Justified-six-shots-to-the-torso homicide. I was 19, and back then, I had this gig as a newspaper reporter, the so-called “sexy” cop beat, and, while I pushed my editors to allow some of my secondary interviews into the piece (interviews I did from a USC criminal justice reforming professor, another from a police chief in Akron) well, those were cut from the published article. Those two sources discussed how police are ripe for this sort of homicide, and how the system is rigged to defend civilian killing cops.
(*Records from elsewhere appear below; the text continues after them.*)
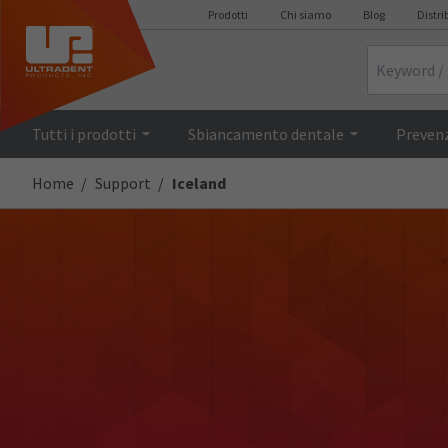
Prodotti
Chi siamo
Blog
Distri
Search
Tutti i prodotti
Sbiancamento dentale
Prevenz
Home
Support
Iceland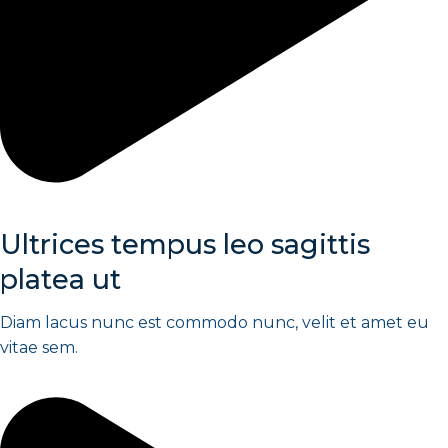
Ultrices tempus leo sagittis
platea ut
Diam lacus nunc est commodo nunc, velit et amet eu
vitae sem.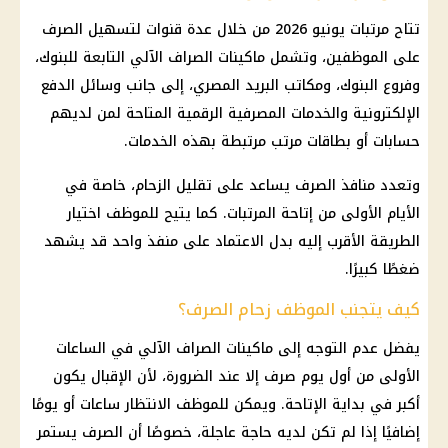
تتاح مرتبات يونيو 2026 من خلال عدة قنوات لتسهيل الصرف
على الموظفين، وتشمل ماكينات الصراف الآلي التابعة للبنوك،
وفروع البنوك، ومكاتب البريد المصري، إلى جانب وسائل الدفع
الإلكترونية والخدمات المصرفية الرقمية المتاحة لمن لديهم
حسابات أو بطاقات مرتب مرتبطة بهذه الخدمات.
وتعدد منافذ الصرف يساعد على تقليل الزحام، خاصة في
الأيام الأولى من إتاحة المرتبات. كما يتيح للموظف اختيار
الطريقة الأقرب إليه بدل الاعتماد على منفذ واحد قد يشهد
ضغطًا كبيرًا.
كيف يتجنب الموظف زحام الصرف؟
يفضل عدم التوجه إلى ماكينات الصراف الآلي في الساعات
الأولى من أول يوم صرف إلا عند الضرورة، لأن الإقبال يكون
أكبر في بداية الإتاحة. ويمكن للموظف الانتظار ساعات أو يومًا
إضافيًا إذا لم تكن لديه حاجة عاجلة، خصوصًا أن الصرف يستمر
That was 43 years ago.
I spent time with the vet’s mother and his ex-wife, and in reality, this guy was pretty cool, a great rock hound, three years at the university in hard rock geology, but his PTSD was way too much. PTSD wasn’t even the terminology back then in 1976.
I think of Otto Zehm all the time now. I knew of him and said hello to him a few times while I lived and taught in Spokane. He cleaned at the Community Building where I did a lot of gigs as a poet and teacher. I had my radio show in that building, and I ran into Otto a lot.
There is no way in hell Otto could have done harm to a cop.
The irony is that in 2006 I wasn’t working yet directly in the field of developmental disabilities. Sure, I had students who had psychological disabilities, and some students with accommodations. Many students who came back from the killing mountains of the Middle East.
I ended up working with adults with developmental disabilities in Portland and the three-county area 8 years later.
Now I am back at it, and, I think about some of my very verbal and far-thinking men and women with autism disorders. I think of their defiance and their questioning and their inability “to get” that cops or pigs or sheriff deputies just are itching for a bruising. They expect instant compliance. That is compliance from a disabled person, or from a three star black general or a Mexican American female attorney.
You can read about the extrajudicial killings this country’s allows. And that, again, is the Popsicle Test failure Number 999,999.
All those promises for reform. With the Portland Police Bureau. Seattle PD. Spokane PD. A thousand other PD’s blemished overtly with police brutality, police coverups, police maleficence.
No Popsicles for the People. Including the Developmentally Disabled.